HPC Deployment with Parsl
=========================

This tutorial covers deploying simulations on high-performance computing clusters 
using Parsl for workflow management.

Overview
--------

molecular-simulations integrates with `Parsl <https://parsl.readthedocs.io/>`_ to 
enable:

* Running multiple simulation replicas in parallel
* Automatic job submission to PBS/SLURM schedulers
* GPU allocation across nodes
* Fault tolerance and checkpointing

Configuration Files
-------------------

Create a YAML configuration file for your cluster:

.. code-block:: yaml
   :caption: parsl_config.yaml

   # Local workstation with multiple GPUs
   executor: ThreadPoolExecutor
   max_workers: 4

   # PBS cluster example
   # executor: HighThroughputExecutor
   # provider: PBSProProvider
   # account: "myproject"
   # queue: "prod"
   # walltime: "24:00:00"
   # nodes_per_block: 1
   # available_accelerators: 4

Using LocalSettings
-------------------

For local workstations or simple clusters:

.. code-block:: python

   import parsl
   from molecular_simulations.simulate import LocalSettings
   from pathlib import Path

   # Load configuration
   settings = LocalSettings.from_yaml("parsl_config.yaml")
   config = settings.config_factory("/path/to/run_dir")
   parsl.load(config)

   # Define the simulation app
   @parsl.python_app
   def run_md(path: str, steps: int = 25_000_000):
       from molecular_simulations.simulate import Simulator
       Simulator(path, prod_steps=steps).run()
       return path

   # Submit jobs for all replicas
   replica_dirs = list(Path("./").glob("replica_*"))
   futures = [run_md(str(p)) for p in replica_dirs]

   # Wait for completion
   results = [f.result() for f in futures]
   print(f"Completed {len(results)} simulations")

Using PolarisSettings
---------------------

For ALCF Polaris supercomputer:

.. code-block:: python

   from molecular_simulations.simulate import PolarisSettings

   settings = PolarisSettings(
       account="myproject",
       queue="prod",
       walltime="12:00:00",
       nodes_per_block=10,
       worker_init="module load cudatoolkit; source activate molsim",
   )
   config = settings.config_factory("/path/to/run_dir")

Best Practices
--------------

**Organize replica directories**
   Use a consistent naming scheme like ``replica_001/``, ``replica_002/``, etc.

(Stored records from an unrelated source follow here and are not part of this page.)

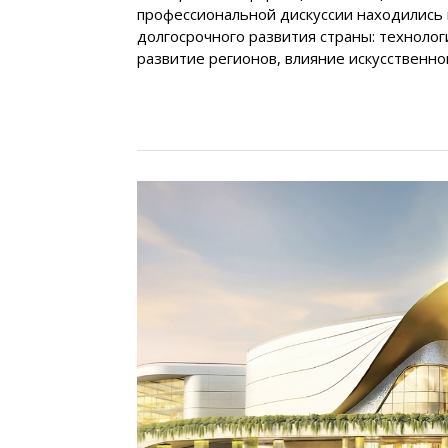
профессиональной дискуссии находились 
долгосрочного развития страны: технолог
развитие регионов, влияние искусственно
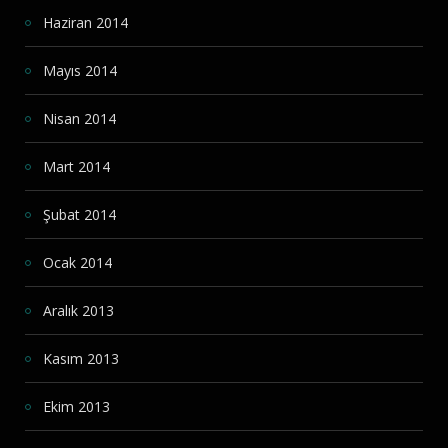
Haziran 2014
Mayıs 2014
Nisan 2014
Mart 2014
Şubat 2014
Ocak 2014
Aralık 2013
Kasım 2013
Ekim 2013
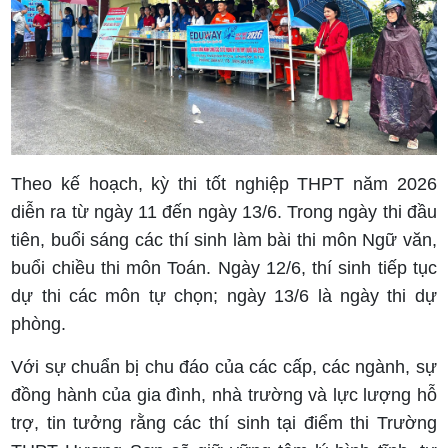
Theo kế hoạch, kỳ thi tốt nghiệp THPT năm 2026
diễn ra từ ngày 11 đến ngày 13/6. Trong ngày thi đầu
tiên, buổi sáng các thí sinh làm bài thi môn Ngữ văn,
buổi chiều thi môn Toán. Ngày 12/6, thí sinh tiếp tục
dự thi các môn tự chọn; ngày 13/6 là ngày thi dự
phòng.
Với sự chuẩn bị chu đáo của các cấp, các ngành, sự
đồng hành của gia đình, nhà trường và lực lượng hỗ
trợ, tin tưởng rằng các thí sinh tại điểm thi Trường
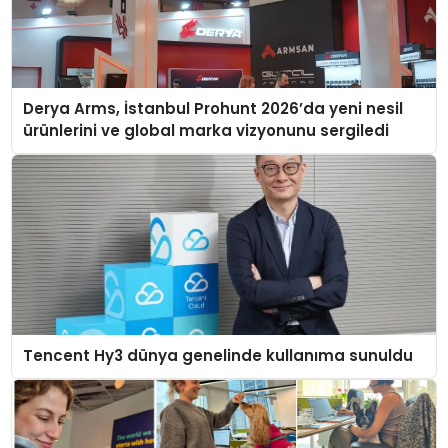
Derya Arms, İstanbul Prohunt 2026’da yeni nesil
ürünlerini ve global marka vizyonunu sergiledi
Tencent Hy3 dünya genelinde kullanıma sunuldu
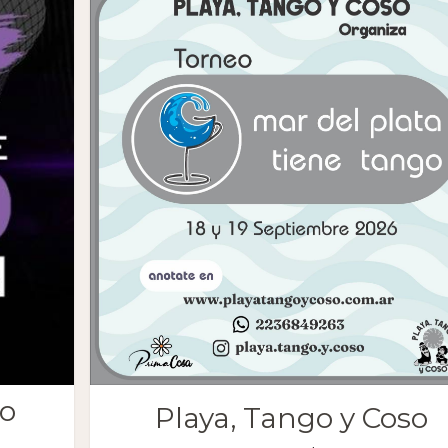
go
Playa, Tango y Coso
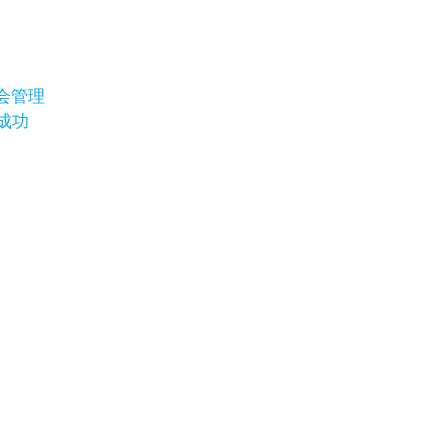
会管理
成功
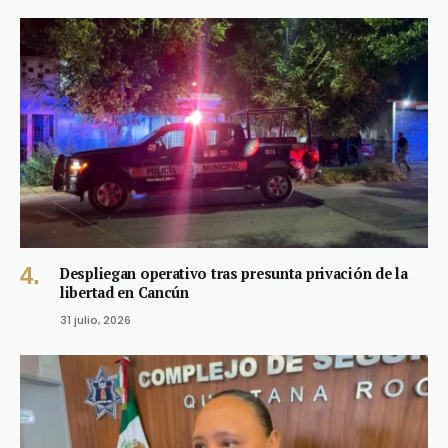
Despliegan operativo tras presunta privación de la
libertad en Cancún
31 julio, 2026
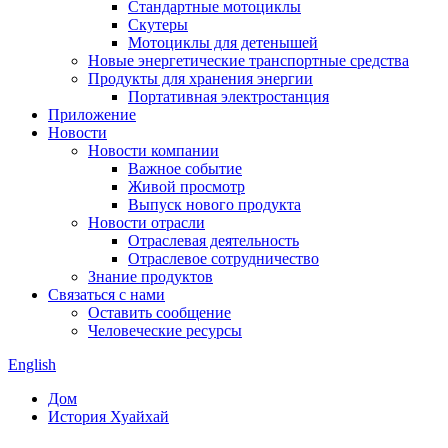
Стандартные мотоциклы
Скутеры
Мотоциклы для детенышей
Новые энергетические транспортные средства
Продукты для хранения энергии
Портативная электростанция
Приложение
Новости
Новости компании
Важное событие
Живой просмотр
Выпуск нового продукта
Новости отрасли
Отраслевая деятельность
Отраслевое сотрудничество
Знание продуктов
Связаться с нами
Оставить сообщение
Человеческие ресурсы
English
Дом
История Хуайхай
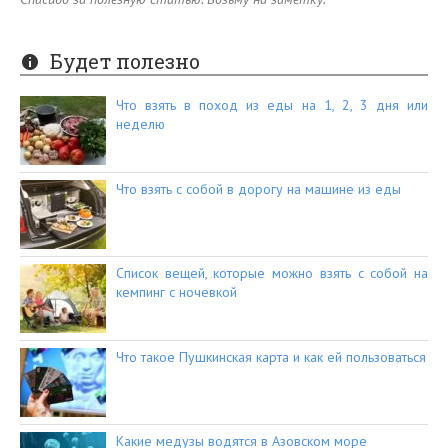
Будет полезно
Что взять в поход из еды на 1, 2, 3 дня или
неделю
Что взять с собой в дорогу на машине из еды
Список вещей, которые можно взять с собой на
кемпинг с ночевкой
Что такое Пушкинская карта и как ей пользоваться
Какие медузы водятся в Азовском море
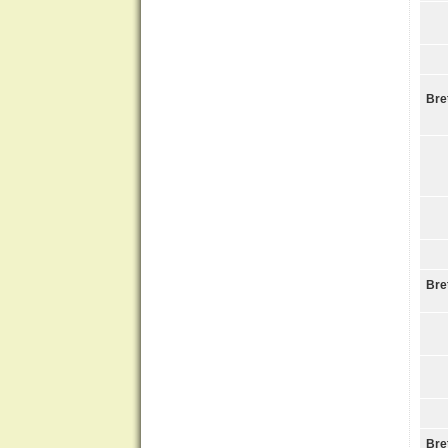
Bre
Bre
Bre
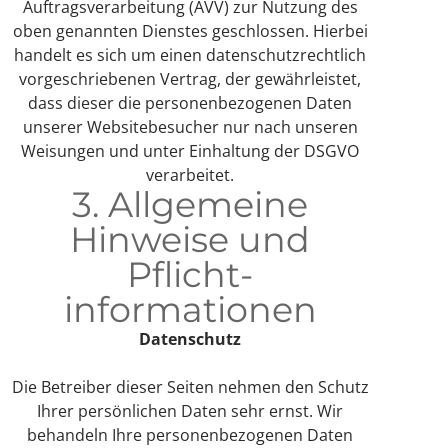
Auftragsverarbeitung (AVV) zur Nutzung des
oben genannten Dienstes geschlossen. Hierbei
handelt es sich um einen datenschutzrechtlich
vorgeschriebenen Vertrag, der gewährleistet,
dass dieser die personenbezogenen Daten
unserer Websitebesucher nur nach unseren
Weisungen und unter Einhaltung der DSGVO
verarbeitet.
3. Allgemeine
Hinweise und
Pflicht­
informationen
Datenschutz
Die Betreiber dieser Seiten nehmen den Schutz
Ihrer persönlichen Daten sehr ernst. Wir
behandeln Ihre personenbezogenen Daten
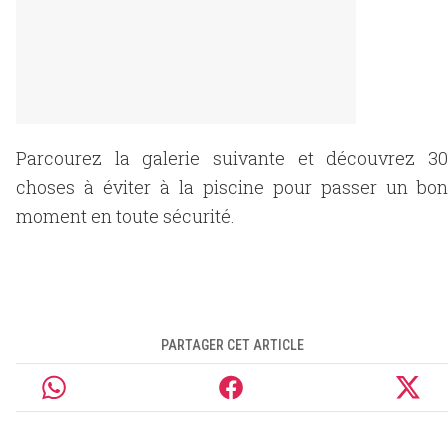
Parcourez la galerie suivante et découvrez 30
choses à éviter à la piscine pour passer un bon
moment en toute sécurité.
PARTAGER CET ARTICLE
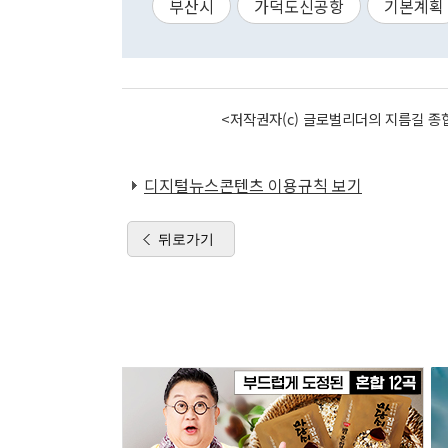
부산시
가덕도신공항
기본계획
<저작권자(c) 글로벌리더의 지름길 종합
디지털뉴스콘텐츠 이용규칙 보기
뒤로가기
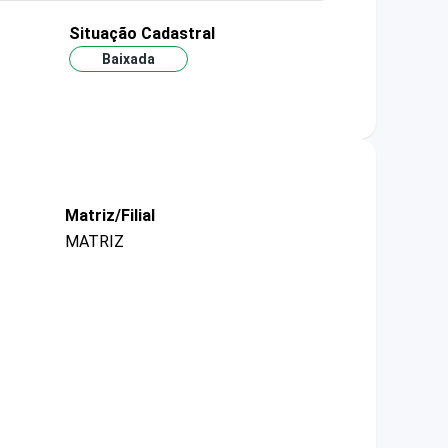
Situação Cadastral
Baixada
Matriz/Filial
MATRIZ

**Set appropriate walltime**
   Estimate based on system size and simulation length. Add buffer for 
   equilibration and I/O. Ensure you do not ask for more than allowed
   on your resource as this will crash Parsl with no discernable error.

**Use checkpointing**
   For long simulations, configure periodic checkpoint saving to enable 
   restart from failures.

Troubleshooting
---------------

**Jobs fail immediately**
   Check that the worker_init script correctly loads all required modules 
   and activates the conda/virtual environment. Ensure paths are either
   correct if relative or absolute. Remember that the `run_dir` arg for the
   config factory is where Parsl will sit in the job, meaning paths are relative
   to this location.

**OpenBLAS threading errors**
   Set ``OMP_NUM_THREADS=1`` in worker_init to avoid conflicts with MMPBSA's 
   internal threading.

**Errors do not propagate into runtime logs**
   Check in the Parsl output logs. Sometimes errors appear in the `parsl.log`,
   but more often you will need to look at the error stream located at
   `00*/submit_scripts/parsl.*.sh.err`. Most python tracebacks end up here.
   
**I have tried everything and now I hate Parsl**
   Yes, Parsl can be challenging to debug at times. My best advice if all else
   fails is to try running the code in serial to see what bugs arise. Nearly 
   every time I am convinced Parsl is to blame, it is actually just a bug in
   the code, an unstable system, etc.